My question is, what is a programming language for at this point? As a human programmer, I feel like I would need a way to verify what the machine has written, and programming languages are, by their very nature, the human / machine interface. But they're really only of benefit to the human. This AI could just flip the bits in theory and write machine code. However, how can we easily verify the resulting software? Automated tests? What if we miss something? Will future, AI-written software be a blackbox, or will languages still have their place? If so, will they be a different kind of language to the ones we have now? Will a code-writing AI in 2070 be writing assembly but converting to C for our benefit? Seems unlikely.
So when AI can tease out my clients requirements when they have no clue, or even worse are adamant they know what they need, but are clueless, then I'll be concerned.
And furthermore, try getting regulatory approval in say, the banking or machinery safety sector for a system that you can't explain in detail what it will do for any given circumstance.
This problem of explainability already exists, one of our local banks gave a talk at AI meetup and said they were able to get results with AI/ML that they couldn't roll out because they could not explain adequately to the regulator the exact results it would give in certain circumstances.
I think the wrong question is being asked. Instead of asking "how will a programming language apply," the question should be "how many layers of abstraction are tolerated?"
The amount of abstraction is a kind of cost-benefit analysis. In one scenario, it may be more attractive to forego tooling at a more abstract layer, in favor of using under-girding tooling at a less abstract layer. For example, if a software dev is two or more layers deep in plugins/frameworks/libraries and realizes that working with the stdlib would actually take less time. Or, in your scenario, a company using an AI system to write high-level scripts realizes that working with the high-level scripts directly would actually take less time.

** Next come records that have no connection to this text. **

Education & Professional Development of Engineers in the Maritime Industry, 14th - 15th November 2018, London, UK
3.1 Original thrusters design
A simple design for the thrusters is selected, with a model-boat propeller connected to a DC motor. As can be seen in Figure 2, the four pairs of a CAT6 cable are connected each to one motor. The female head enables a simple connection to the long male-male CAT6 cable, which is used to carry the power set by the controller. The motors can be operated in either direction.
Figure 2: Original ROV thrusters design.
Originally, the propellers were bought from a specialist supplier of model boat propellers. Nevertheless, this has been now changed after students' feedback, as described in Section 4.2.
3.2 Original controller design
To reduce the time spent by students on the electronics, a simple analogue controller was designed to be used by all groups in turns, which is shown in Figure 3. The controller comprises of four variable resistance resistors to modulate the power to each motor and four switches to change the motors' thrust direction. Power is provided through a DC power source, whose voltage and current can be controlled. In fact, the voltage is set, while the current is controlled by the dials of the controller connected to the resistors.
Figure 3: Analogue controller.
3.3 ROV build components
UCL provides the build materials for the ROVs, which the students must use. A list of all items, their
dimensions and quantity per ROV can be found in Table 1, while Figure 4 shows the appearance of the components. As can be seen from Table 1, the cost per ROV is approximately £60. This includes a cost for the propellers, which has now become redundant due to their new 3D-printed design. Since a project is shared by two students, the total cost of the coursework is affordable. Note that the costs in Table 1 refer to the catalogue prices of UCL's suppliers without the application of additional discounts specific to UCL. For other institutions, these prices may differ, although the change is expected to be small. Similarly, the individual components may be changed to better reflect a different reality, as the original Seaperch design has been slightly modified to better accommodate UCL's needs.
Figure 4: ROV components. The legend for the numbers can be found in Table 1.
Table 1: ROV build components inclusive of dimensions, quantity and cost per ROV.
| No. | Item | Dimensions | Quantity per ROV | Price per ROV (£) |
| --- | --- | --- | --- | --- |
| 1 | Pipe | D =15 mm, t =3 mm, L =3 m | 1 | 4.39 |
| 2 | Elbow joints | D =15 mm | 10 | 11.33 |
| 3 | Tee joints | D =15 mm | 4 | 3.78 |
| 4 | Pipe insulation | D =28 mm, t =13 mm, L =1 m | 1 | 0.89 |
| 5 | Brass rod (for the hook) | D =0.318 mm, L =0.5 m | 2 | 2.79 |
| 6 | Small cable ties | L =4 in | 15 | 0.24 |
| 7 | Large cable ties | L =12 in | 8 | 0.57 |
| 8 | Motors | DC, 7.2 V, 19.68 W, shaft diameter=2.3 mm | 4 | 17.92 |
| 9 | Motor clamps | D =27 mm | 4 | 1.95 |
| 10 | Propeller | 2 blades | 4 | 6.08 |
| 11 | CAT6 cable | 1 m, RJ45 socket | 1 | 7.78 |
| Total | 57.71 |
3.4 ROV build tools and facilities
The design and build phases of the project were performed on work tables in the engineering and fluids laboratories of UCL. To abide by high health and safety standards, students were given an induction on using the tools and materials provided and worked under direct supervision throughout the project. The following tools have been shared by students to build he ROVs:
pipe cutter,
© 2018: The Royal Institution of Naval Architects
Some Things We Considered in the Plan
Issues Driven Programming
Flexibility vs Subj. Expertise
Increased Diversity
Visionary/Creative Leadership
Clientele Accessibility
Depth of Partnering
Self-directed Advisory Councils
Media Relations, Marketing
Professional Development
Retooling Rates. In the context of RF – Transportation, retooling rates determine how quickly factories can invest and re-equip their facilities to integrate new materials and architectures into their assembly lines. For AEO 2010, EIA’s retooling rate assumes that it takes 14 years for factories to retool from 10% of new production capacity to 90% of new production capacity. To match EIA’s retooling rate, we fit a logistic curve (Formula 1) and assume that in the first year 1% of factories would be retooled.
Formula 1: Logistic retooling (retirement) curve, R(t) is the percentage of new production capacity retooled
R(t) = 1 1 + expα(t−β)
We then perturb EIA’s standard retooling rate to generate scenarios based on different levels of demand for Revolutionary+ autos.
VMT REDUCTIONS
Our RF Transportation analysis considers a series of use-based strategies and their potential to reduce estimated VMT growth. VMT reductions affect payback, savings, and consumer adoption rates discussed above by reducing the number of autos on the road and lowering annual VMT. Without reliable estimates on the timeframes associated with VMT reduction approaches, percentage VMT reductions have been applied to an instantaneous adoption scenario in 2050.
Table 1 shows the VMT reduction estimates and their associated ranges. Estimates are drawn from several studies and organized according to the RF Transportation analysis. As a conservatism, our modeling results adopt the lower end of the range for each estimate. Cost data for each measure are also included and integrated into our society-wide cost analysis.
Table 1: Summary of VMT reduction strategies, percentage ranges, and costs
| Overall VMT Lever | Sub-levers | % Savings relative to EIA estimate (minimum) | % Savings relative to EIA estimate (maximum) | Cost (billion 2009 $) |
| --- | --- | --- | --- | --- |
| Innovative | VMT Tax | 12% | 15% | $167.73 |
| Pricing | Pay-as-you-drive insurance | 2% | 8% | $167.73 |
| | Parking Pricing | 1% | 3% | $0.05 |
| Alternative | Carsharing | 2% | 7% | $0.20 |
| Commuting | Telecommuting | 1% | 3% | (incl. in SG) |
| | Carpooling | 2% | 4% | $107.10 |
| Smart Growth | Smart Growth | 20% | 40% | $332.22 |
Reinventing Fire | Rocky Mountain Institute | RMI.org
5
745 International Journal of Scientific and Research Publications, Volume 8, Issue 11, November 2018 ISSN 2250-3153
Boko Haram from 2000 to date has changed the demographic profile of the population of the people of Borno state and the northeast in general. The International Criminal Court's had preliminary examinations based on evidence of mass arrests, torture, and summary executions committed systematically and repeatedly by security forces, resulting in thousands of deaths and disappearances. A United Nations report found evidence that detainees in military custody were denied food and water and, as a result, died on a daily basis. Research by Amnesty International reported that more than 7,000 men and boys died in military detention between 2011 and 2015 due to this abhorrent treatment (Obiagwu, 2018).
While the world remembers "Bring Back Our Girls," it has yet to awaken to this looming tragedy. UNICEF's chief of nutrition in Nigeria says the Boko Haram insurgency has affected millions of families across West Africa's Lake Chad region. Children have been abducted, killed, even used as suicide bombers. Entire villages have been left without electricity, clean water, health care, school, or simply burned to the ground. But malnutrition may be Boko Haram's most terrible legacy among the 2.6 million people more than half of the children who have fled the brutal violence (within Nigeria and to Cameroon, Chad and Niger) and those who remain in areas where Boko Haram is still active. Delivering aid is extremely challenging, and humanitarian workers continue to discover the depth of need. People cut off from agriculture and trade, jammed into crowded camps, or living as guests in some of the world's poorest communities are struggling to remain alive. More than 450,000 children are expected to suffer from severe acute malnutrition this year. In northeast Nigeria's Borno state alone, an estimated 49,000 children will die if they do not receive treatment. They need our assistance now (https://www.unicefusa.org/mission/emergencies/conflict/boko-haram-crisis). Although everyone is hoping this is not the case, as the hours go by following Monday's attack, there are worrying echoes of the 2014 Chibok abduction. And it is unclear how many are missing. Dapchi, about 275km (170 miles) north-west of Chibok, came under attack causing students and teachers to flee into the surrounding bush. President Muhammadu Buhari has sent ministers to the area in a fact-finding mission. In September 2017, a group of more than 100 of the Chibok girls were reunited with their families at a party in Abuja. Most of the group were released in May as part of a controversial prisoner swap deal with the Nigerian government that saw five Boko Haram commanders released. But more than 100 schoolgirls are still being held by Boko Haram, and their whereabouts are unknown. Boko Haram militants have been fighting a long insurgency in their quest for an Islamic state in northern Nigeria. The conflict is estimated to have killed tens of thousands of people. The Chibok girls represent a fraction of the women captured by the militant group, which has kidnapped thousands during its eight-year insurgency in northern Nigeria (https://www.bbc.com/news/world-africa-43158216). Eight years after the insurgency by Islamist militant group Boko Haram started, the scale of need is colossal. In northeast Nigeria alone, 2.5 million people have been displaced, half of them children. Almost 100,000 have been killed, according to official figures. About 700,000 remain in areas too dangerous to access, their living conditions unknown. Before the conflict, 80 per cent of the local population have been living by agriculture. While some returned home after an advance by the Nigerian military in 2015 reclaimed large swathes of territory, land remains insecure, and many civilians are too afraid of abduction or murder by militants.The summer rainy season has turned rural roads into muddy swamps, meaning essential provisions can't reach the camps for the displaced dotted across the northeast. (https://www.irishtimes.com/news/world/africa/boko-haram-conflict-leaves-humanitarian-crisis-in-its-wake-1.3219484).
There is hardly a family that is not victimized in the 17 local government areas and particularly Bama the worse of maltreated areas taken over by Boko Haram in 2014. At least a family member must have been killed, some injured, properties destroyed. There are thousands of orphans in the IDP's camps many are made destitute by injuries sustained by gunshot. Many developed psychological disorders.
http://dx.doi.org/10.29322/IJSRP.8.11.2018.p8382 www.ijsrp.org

However in another scenario a software dev may realize that abstraction tooling actually saves time versus working "close to the metal." Or, in your scenario, a company may realize that an AI system actually saves time versus having a human write out boilerplate.
> Will a code-writing AI in 2070 be writing assembly... If we're looking into crystal balls for the answer, mine says ~ 50 years is long enough time for drastic changes that don't fit into this conversation at all. But ignoring all that for a minute, the cost-benefit analysis indicates to me that there is plenty of room for bounces and whiplashes. Meaning, a period of lots of AI abstraction, followed by a period of abstraction consolidation/standardization and death.
https://stackoverflow.com/help/gpt-policy
Every step in the evolution of programming has some degree of controversy and I think this is normal. We can read in history books (and maybe first-hand knowledge from a few senior folks on HN) how there was concern about moving from assembly to the first high-level languages. There will probably come a day when AI software is sufficient for common use, though it might take a while.